I have dwelt at some length on the moral accompaniments of the hypnotic trance, because they are as yet much less generally known than the physical. It would, indeed, be a mere waste of space to dwell on the lulling of pain which can be procured by these methods, or even on the painless performance of surgical operations during the hypnotic trance; but I will cite a case 10 illustrating a point comparatively new-namely, that the insusceptibility to pain need not be confined to the entranced condition, but may be prolonged by hypnotic suggestion into subsequent waking hours.

An hysterical patient in the hospital of Bordeaux suffered recently from a malady which was certainly not imaginary.
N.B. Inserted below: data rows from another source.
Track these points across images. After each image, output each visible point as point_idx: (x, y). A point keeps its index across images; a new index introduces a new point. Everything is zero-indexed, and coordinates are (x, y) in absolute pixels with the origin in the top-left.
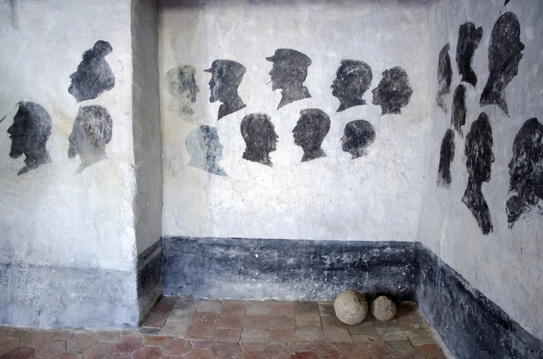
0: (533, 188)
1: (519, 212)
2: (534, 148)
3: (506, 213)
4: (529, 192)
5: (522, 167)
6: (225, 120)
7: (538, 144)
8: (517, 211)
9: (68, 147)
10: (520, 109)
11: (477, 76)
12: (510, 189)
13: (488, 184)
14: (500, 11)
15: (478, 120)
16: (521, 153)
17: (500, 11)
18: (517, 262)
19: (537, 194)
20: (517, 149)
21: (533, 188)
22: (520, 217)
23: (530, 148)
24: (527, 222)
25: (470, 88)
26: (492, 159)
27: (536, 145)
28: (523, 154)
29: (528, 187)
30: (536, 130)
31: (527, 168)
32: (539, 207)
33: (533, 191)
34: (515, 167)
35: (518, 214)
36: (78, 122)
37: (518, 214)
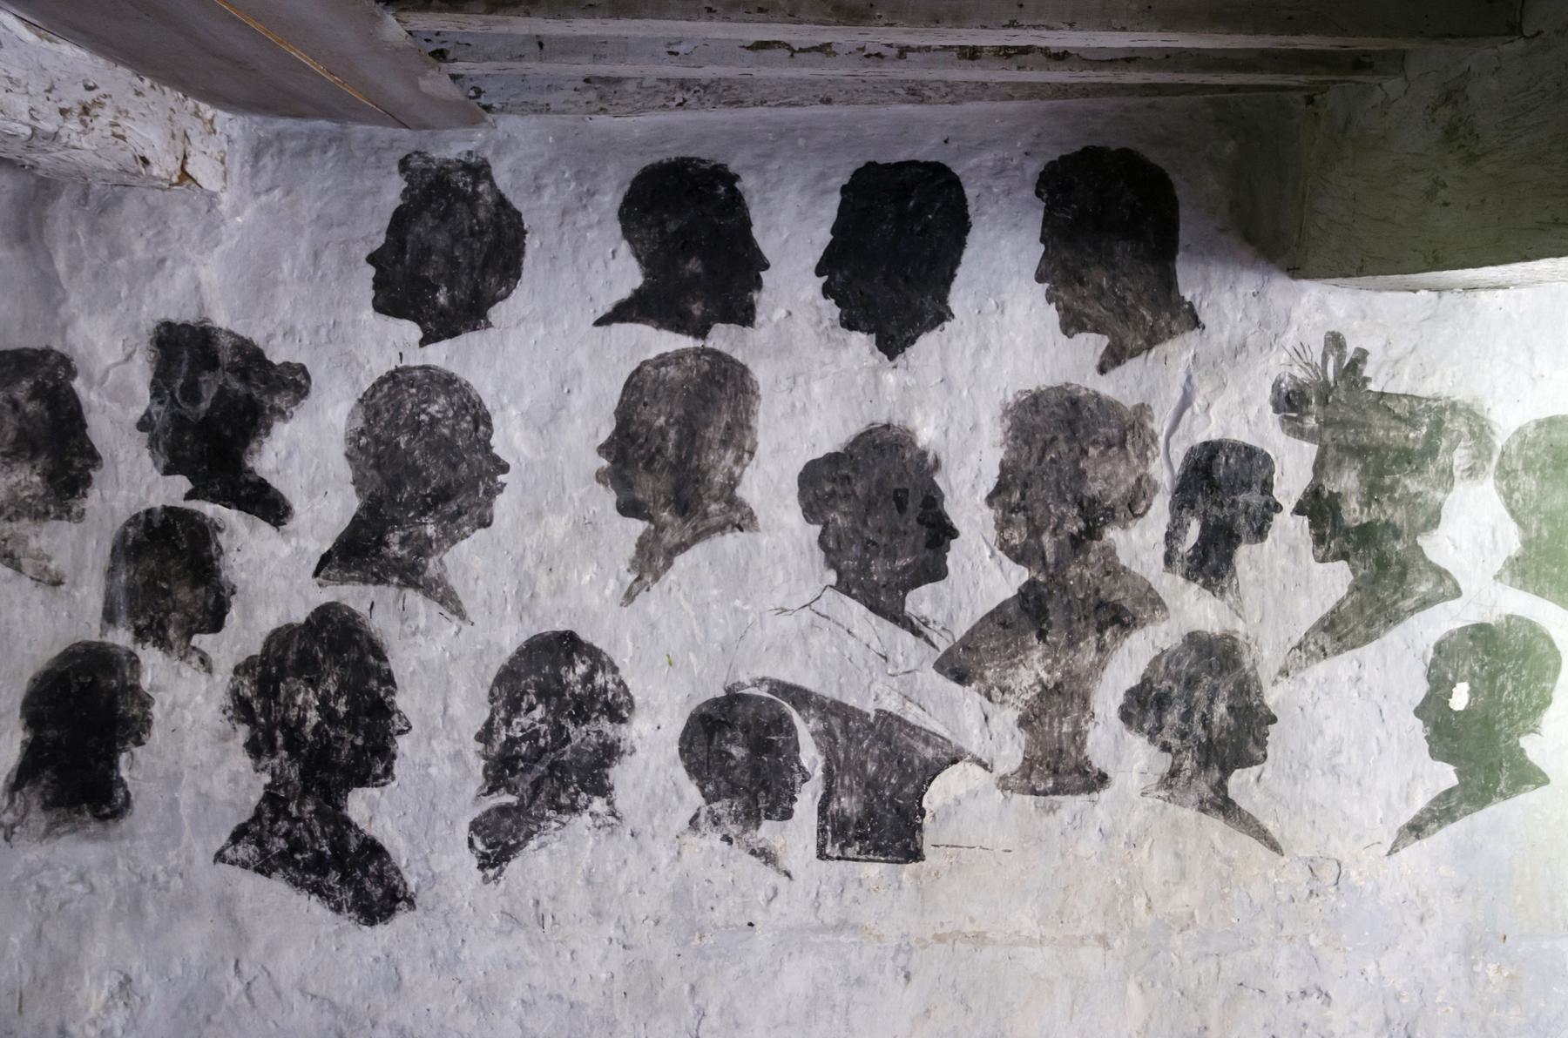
0: (574, 778)
1: (521, 839)
2: (573, 694)
3: (467, 850)
4: (558, 790)
5: (533, 735)
6: (377, 823)
7: (584, 686)
8: (514, 837)
9: (244, 820)
10: (509, 608)
11: (287, 496)
12: (486, 790)
13: (382, 793)
14: (401, 354)
15: (308, 620)
16: (524, 705)
17: (401, 354)
18: (527, 951)
19: (585, 789)
20: (508, 696)
21: (574, 778)
22: (527, 848)
23: (560, 694)
24: (551, 853)
25: (252, 529)
26: (399, 725)
27: (578, 689)
28: (531, 708)
29: (557, 778)
30: (575, 656)
31: (549, 738)
32: (591, 814)
33: (572, 784)
34: (504, 738)
35: (519, 843)
36: (565, 806)
37: (519, 843)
She had a ' phlegmon,' or inflamed abscess, as big as a hen's egg, on the thigh, with excessive tenderness and lancinating pain. It was necessary to open the swelling, but the screaming patient would not allow it to be touched. Judging this to be a good opportunity for testing the real validity of deferred hypnotic suggestion, Dr. Pitres hypnotised the woman by looking fixedly in her eyes, and then suggested to her that after she had been awakened she would allow the abscess to be opened, and would not feel the slightest pain. She was then awakened, and apparently resumed her normal state. M. A. Boursier proceeded to open and squeeze out the abscess in a deliberate way. The patient merely looked on and smiled. She had no recollection of the suggestion which had been made to her during her trance, and she was not a little astonished to see her formidable enemy thus disposed of without giving her the slightest pain.

La Grande Hystérie, 2nd edit. Paris, 1885.

10 First given in the Journal de Médecine de Bordeaux, and cited at length in Dr. Bérillon's Revue de l'Hypnotisme for Sept. 1886. Professor Pitres' name, I may add, carries great weight in the French medical world.